*DATA SHOWN*:
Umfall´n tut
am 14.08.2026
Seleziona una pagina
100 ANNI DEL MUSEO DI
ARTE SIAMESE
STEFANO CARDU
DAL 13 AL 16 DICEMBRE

*TASK TO COMPLETE*: In every row above, substitute "GENNAIO" for each occurrence of "DICEMBRE" and reproduce the rows with nothing else altered.

*REPLY*:
Umfall´n tut
am 14.08.2026
Seleziona una pagina
100 ANNI DEL MUSEO DI
ARTE SIAMESE
STEFANO CARDU
DAL 13 AL 16 GENNAIO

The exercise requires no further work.